Brene Brown says in her book, Braving the Wilderness, that when we feel like putting distance between what bothers us and ourselves, we only exacerbate our situation. “Move in,” is her recommendation. “People are hard to hate close up.” She is so right about that. While she was talking about social divisiveness, I believe this applies to all our experiences of struggle. Things are hard to hate close up.
Depression, and its sister state—anger, are rooted in disconnection and separation. Us and them. Ourselves and it. There are multiple permutations of this experience. Our brain’s natural response to feelings of threat or danger is to fight, flee, or freeze. This reflexive response helped our ancestors survive brutal environments and conditions, but it hasn’t evolved to recognize the difference between an invading horde and a bothersome noise, or an intense disappointment. It misreads irritation, frustration, discontent as life-threatening. Those who know me best, can validate that my fight-or-flight response is overly reactive and has been since I came out of my mom’s womb. I would have thrived against an invading horde, but that skill is maladaptive in today’s world. The smallest frustration can send me into a deeply, negative, fight state.
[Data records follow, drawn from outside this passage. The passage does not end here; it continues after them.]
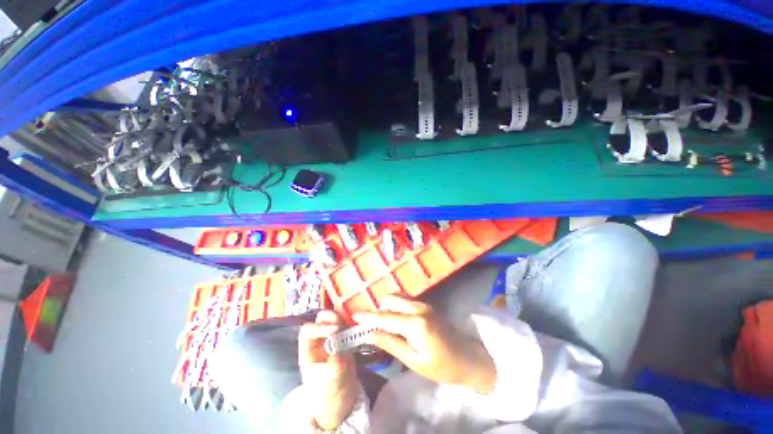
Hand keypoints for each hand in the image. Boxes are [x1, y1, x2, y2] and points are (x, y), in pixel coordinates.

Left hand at [299, 310, 360, 429]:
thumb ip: (335, 364)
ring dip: (341, 319)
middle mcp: (318, 342)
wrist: (342, 400)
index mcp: (307, 352)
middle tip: (341, 323)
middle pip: (320, 321)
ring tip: (350, 326)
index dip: (319, 327)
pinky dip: (349, 324)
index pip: (307, 331)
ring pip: (333, 320)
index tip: (334, 330)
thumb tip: (340, 346)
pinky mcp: (343, 340)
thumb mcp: (332, 381)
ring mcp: (331, 339)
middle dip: (330, 318)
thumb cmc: (330, 393)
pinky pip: (345, 326)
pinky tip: (355, 329)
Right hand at [353, 295, 495, 393]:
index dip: (368, 317)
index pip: (385, 317)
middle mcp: (418, 307)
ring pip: (397, 297)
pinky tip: (396, 319)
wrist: (468, 358)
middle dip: (378, 310)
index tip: (354, 316)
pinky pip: (405, 299)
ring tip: (384, 324)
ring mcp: (423, 303)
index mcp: (415, 323)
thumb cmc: (441, 366)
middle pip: (390, 299)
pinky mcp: (426, 304)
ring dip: (387, 307)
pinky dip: (396, 306)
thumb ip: (390, 343)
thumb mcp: (413, 360)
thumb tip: (369, 334)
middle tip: (373, 326)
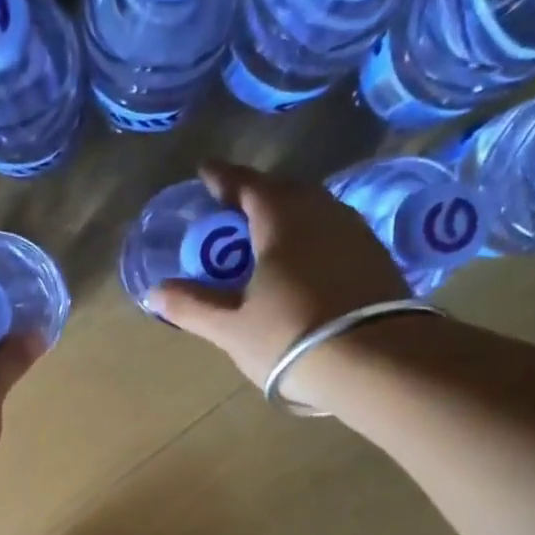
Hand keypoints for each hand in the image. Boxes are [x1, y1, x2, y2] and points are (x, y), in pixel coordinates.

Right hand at [148, 160, 409, 396]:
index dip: (222, 177)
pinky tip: (305, 264)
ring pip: (314, 212)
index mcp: (281, 218)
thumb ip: (193, 306)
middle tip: (234, 209)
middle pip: (284, 192)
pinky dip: (312, 240)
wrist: (378, 362)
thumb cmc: (291, 337)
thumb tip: (156, 292)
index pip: (246, 184)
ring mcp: (355, 234)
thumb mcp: (232, 328)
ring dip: (287, 217)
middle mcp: (322, 212)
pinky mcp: (376, 259)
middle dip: (256, 195)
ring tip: (268, 236)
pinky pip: (334, 235)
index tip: (205, 172)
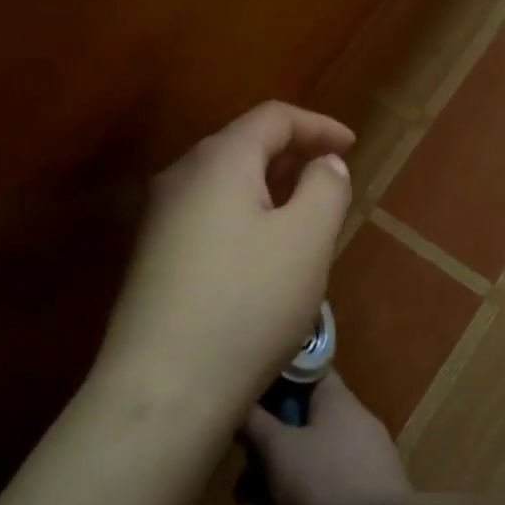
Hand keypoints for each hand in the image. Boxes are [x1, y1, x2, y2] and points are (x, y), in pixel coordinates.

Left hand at [96, 102, 353, 429]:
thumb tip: (323, 162)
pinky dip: (242, 214)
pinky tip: (259, 251)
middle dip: (291, 155)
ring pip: (223, 182)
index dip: (318, 125)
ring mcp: (159, 216)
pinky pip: (206, 214)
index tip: (352, 146)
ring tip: (302, 213)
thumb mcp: (307, 241)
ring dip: (267, 187)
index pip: (272, 117)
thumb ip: (325, 188)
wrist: (162, 387)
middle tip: (330, 179)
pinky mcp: (152, 254)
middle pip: (243, 144)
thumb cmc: (247, 304)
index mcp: (218, 160)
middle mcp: (180, 175)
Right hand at [243, 372, 412, 504]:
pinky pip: (320, 499)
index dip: (276, 379)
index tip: (249, 393)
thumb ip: (256, 424)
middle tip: (240, 474)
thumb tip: (241, 401)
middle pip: (301, 427)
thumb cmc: (327, 483)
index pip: (307, 373)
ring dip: (272, 490)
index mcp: (338, 402)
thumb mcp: (279, 450)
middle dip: (265, 452)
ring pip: (307, 467)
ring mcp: (361, 469)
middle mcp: (352, 428)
I think my December was a mountain of various disappointments in my country’s leaders, in some events that I felt I couldn’t control (emphasis on “felt”), and in myself. Add the lack of daylight that triggered some intense insomnia (there were four nights when I achieved 0 minutes of sleep), and I began to emotionally wall off. Anytime anything threatened to break through that wall, something as small as a person talking to me when I was intent on ruminating about my awful state, launched me into a hot-fire, voiceless rage. As happens when that primitive part of the brain is activated, my logical-thinking, prefrontal cortex was deactivated. All rationality was gone. Any ability to find some way to soothe myself vaporized.
No surprise, then, that I developed a serious case of bronchitis that still plagues me in February. It’s a hard way to learn a lesson. My health, both physical and mental, depends on minimizing the reflex to build walls in a vain attempt to protect myself from disappointment, sadness, and frustration. I lost two and-a-half months of living.
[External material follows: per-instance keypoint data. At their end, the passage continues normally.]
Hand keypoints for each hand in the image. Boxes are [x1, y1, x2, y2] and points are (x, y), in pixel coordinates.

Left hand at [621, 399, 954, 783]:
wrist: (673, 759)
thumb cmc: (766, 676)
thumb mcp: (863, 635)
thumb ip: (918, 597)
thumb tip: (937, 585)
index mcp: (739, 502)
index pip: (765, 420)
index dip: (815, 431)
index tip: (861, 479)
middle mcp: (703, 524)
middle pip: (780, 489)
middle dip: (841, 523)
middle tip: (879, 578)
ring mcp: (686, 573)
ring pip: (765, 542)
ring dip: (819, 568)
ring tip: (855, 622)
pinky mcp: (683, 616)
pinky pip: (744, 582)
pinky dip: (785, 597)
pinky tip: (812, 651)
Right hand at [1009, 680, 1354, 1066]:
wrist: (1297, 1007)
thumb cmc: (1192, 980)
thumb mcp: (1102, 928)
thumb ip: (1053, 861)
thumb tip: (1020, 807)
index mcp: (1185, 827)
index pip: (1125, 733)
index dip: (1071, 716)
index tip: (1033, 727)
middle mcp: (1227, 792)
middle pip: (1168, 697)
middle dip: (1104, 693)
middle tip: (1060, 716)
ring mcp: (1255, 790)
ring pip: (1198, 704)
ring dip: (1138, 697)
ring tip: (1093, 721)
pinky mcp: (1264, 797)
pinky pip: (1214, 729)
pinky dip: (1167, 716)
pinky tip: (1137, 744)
How to prevent this injury and loss? When triggered I want to take moments to be mindful, to feel the ground under my feet, to feel my breath move in-and-out, to remember that times that challenge us are almost always temporary, like the tide that ebbs. It will require me to be honestly assertive about what I want. I want to remember that only imminent death is worthy of a full-throated, protective response. I want to develop a kit of exercises and/or activities to remain grounded. I want to be able to better tolerate dualities that are part of this life—that both good and bad can coexist, that bad doesn’t mean there is not good. That good doesn’t mean there is no bad, and that both provide material to better myself. Light cannot be appreciated without shadow and shadow cannot be appreciated without light. I want to “move in” when something gets uncomfortable; remove the delusion of protective walls; get closer to the struggle so I can see it, understand it, and find a way to live with it.
As Brown in Braving the Wilderness, sums it up, “But when we zoom in on our own life, the picture changes from a distant, raging, and atrophying heart to the beating pulse of our everyday existence.” Or, as Pema Chodron writes in, When Things Fall Apart: Heart Advice for Difficult Times, “When you wake up in the morning and out of nowhere comes the heartache of alienation and loneliness, could you use that as a golden opportunity? Rather than persecuting yourself or feeling that something terribly wrong is happening, right there in the moment of sadness and longing, could you relax and touch the limitless space of the human heart?”
Here’s to learning to move beyond the walls that we build for ourselves, walls that separate and cause distance. Here’s to staying open to searching the vast horizon for that light to see the answers, to remind yourself that there is so much out there in which to find comfort. It really is right in front of us if we are willing to be vulnerable. That is how to feel free and find ease, no matter what crashes and crumbles at our feet.